SM Energy also announced a share repurchase program of up to $500 million. The company is authorized to repurchase shares through Dec 31, 2024, which represents 9.6% of its current market capitalization.
Although SM Energy’s dividend yield had been much lower than its industry for the most part of the last three years, the dividend hike is a positive indicator of the company’s performance. This means that the exploration and production player is performing well and cash flows are improving. (SM Energy Hikes Quarterly Dividend, Declares Share Buyback)
5 The U.S. Environmental Protection Agency (“EPA”) recently stated that it has rejected Cheniere Energy’s appeal to exempt turbines at its two U.S. Gulf Coast liquefied natural gas export terminals from a hazardous pollution rule. Under the U.S. Clean Air Act, the rule enforces curbs on the emission of known carcinogens like formaldehyde and benzene from stationary combustion turbines.
LNG had earlier asked the Biden-led U.S. administration to exempt it from the limits on the emission of cancer-causing pollutants, arguing that it could force the Zacks Rank #1 (Strong Buy) company to shut operations for an extended period. This would jeopardize the country's efforts to scale up LNG supplies to Europe.
You can see the complete list of today’s Zacks #1 Rank stocks here.
The turndown by the EPA, however, raises questions as to whether the firm will have to cut its exports of the supercooled fuel to set up new pollution control equipment at its units when Europe is relying heavily on the augmented shipments of LNG from the United States to offset slashed Russian imports. (Cheniere's Pollution Rule Exemption Plea Denied by EPA)
The following table shows the price movement of some major oil and gas players over the past week and during the last six months.
Company Last Week Last 6 Months
XOM +1% +12.3%
CVX +1.3% -6.7%
COP +1.6% +14.1%
OXY -4.4% +12.8%
SLB +4.6% -10.3%
RIG +5.3% -17.3%
VLO -0.4% +21.5%
MPC +0.9% +24.4%
With oil being essentially unchanged for the week, stocks had mixed fortunes. The Energy Select Sector SPDR — a popular way to track energy companies — edged up 0.1% last week. But over the past six months, the sector tracker has increased 4.1%.
What’s Next in the Energy World?
Following last week’s sliding fortunes for oil and gas, market participants will closely track the regular releases to look for further guidance on the direction of prices. In this context, the U.S. government’s statistics on oil and natural gas — one of the few solid indicators that come out regularly — will be on energy traders' radar.

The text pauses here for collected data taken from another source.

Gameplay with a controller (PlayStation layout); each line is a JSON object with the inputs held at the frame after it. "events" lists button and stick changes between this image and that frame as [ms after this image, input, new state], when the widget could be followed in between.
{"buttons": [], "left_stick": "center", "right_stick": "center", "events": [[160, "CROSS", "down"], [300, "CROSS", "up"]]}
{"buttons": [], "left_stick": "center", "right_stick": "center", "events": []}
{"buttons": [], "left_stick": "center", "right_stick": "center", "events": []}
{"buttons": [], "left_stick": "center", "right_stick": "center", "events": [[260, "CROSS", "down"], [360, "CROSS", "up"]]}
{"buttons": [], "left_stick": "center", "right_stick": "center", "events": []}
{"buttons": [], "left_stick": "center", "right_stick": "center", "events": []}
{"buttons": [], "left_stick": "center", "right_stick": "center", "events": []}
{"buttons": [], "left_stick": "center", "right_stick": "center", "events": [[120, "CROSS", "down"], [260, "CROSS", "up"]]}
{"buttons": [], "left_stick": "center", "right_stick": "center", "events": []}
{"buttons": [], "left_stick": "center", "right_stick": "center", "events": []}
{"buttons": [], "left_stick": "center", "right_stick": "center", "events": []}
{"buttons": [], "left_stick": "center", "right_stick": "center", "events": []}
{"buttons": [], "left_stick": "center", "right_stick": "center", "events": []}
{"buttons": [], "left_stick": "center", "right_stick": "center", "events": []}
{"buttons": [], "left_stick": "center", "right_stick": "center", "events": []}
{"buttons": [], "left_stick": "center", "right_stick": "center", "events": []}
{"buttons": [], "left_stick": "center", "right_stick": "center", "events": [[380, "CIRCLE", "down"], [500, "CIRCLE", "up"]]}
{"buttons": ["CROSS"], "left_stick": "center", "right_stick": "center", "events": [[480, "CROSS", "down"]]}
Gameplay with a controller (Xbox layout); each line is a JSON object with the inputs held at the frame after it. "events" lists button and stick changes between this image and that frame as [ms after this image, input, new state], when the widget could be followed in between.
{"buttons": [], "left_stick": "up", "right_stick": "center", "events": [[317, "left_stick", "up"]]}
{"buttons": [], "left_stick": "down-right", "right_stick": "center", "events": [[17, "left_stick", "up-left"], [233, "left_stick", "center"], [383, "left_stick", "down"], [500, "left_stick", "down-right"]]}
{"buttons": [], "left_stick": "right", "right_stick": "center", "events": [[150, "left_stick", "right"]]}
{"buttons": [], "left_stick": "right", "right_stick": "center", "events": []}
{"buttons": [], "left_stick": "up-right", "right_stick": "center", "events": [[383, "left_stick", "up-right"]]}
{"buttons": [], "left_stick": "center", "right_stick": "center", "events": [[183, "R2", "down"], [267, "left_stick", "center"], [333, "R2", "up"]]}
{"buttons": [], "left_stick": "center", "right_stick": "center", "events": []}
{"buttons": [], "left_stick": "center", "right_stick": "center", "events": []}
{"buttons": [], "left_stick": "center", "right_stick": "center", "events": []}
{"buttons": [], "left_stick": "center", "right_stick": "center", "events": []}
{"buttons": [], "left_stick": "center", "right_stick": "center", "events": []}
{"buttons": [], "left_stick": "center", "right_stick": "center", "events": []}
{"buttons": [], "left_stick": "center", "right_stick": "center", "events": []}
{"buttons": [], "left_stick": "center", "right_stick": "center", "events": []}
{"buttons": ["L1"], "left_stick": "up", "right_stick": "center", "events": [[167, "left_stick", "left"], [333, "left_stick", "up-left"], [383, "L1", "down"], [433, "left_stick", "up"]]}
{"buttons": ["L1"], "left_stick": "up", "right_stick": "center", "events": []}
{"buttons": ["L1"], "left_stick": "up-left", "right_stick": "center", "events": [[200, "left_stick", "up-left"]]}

Data on rig count from the oilfield service firm Baker Hughes, which is a pointer to the trends in U.S. crude/natural gas production, is closely followed too. News related to the ongoing Russia-Ukraine geopolitical conflict and the potential demand loss from another round of coronavirus curbs in China will be the other factors that will dictate the near-term price movement of the commodities.